The following excerpt from Investors Chronicle, the Financial Times’ weekly magazine, deconstructs the Wermers team’s method toward answering its question.

“Another interesting bit of research into fund manager stock picks pitted the skills of top-performing managers against those of underperforming managers. Russ Wermers of the University of Maryland, Tong Yao of the University of Iowa and Jane Zhao of PanAgora Asset Management devised a way of rating shares based on the performance records of the fund managers holding them. The team constructed portfolios where each stock got a positive weighting based on how popular it was with top-performing fund managers offset by a negative weighting for its popularity with poorly performing fund managers. So stocks that were popular with top fund managers and overlooked by poorly performing managers would get a higher weighting in the portfolios and vice versa.

“The researchers described their experiment as ‘a magnifying glass on the collective stock-picking wisdom of fund managers.’ Based on 27 years of data to the end of 2006, the researchers found the top 10 percent of stocks outperformed the bottom by over 4 per cent a year. The stocks that ranked highly among top-performing fund managers were also found to be more likely to deliver positive earnings surprises in the future. This would seem to suggest that, even if the average fund manager can show skill in selecting their top holdings, the top holdings of the best performing fund managers are likely to be of more interest.

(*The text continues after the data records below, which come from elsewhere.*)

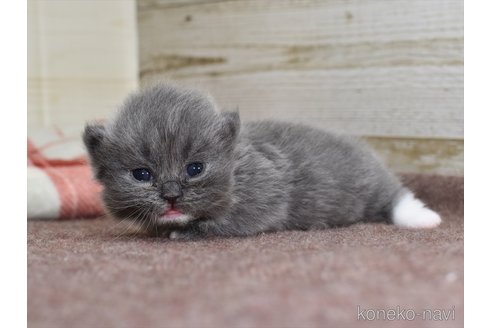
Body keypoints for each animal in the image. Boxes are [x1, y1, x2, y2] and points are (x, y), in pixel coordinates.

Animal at [83, 83, 442, 240]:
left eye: (194, 168)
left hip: (371, 185)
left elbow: (223, 224)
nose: (171, 194)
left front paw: (188, 232)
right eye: (142, 174)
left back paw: (424, 218)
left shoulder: (266, 196)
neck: (236, 169)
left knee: (395, 197)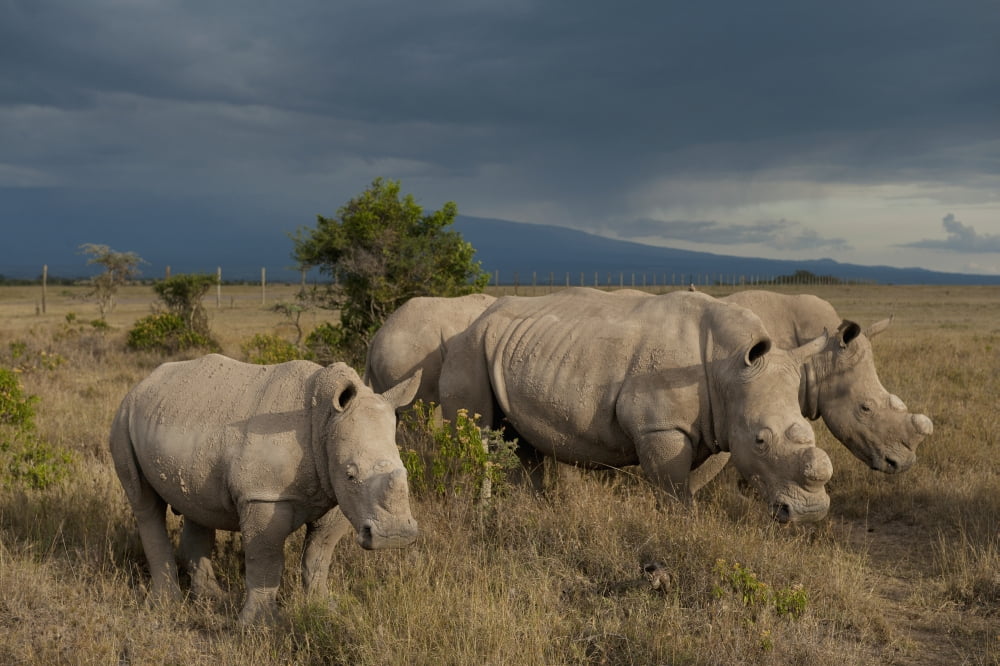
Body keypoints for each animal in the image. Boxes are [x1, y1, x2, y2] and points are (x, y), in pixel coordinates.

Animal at [109, 353, 421, 625]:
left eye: (404, 469)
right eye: (350, 474)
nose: (394, 536)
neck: (324, 420)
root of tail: (143, 383)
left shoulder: (335, 495)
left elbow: (319, 556)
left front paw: (324, 608)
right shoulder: (263, 496)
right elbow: (266, 558)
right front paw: (260, 625)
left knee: (196, 506)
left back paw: (214, 598)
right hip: (124, 418)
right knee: (145, 504)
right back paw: (166, 603)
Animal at [438, 288, 833, 522]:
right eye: (760, 441)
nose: (809, 513)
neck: (730, 364)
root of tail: (476, 319)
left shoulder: (712, 423)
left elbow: (689, 482)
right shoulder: (660, 426)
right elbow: (673, 487)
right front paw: (680, 526)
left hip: (511, 347)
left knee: (521, 438)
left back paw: (528, 510)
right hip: (468, 348)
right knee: (474, 435)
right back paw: (473, 513)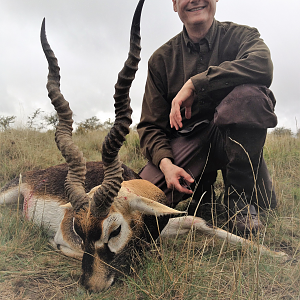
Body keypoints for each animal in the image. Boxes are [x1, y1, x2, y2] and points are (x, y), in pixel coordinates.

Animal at [0, 0, 286, 292]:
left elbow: (197, 221)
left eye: (114, 230)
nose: (91, 287)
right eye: (78, 231)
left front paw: (276, 254)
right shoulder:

“…The good news is that research suggests the performance of portfolios based on lagged information is normally not too different from performance based on more timely information. Indeed, in the case of the Wermers, Yao, Zhao research already cited, the performance was ‘only slightly weakened’ when lagged to reflect public disclosure of holdings. More to the point, these ideas are there to provide a strong kick-off point for research rather than an end in themselves.”

The article, "What are the smartest fund managers' most loved stocks, and are they worth knowing?” can be accessed in full by subscribers.

Wermers, the Dean's Chair in Finance at the University of Maryland’s Robert H. Smith School of Business, is also the director of Maryland Smith’s Center for Financial Policy. His earlier research, more broadly, has developed new approaches to measuring and attributing the performance of mutual funds, pension funds, and hedge funds, as well as devising strategies for investing in these funds. 

Last year, the Securities and Exchange Commission selected him to serve on its new Asset Management Advisory Committee, formed to offer advice and recommendations to the SEC on its new Asset Management Advisory Committee, formed to offer advice and recommendations to the SEC on how regulations and industry trends impact investors.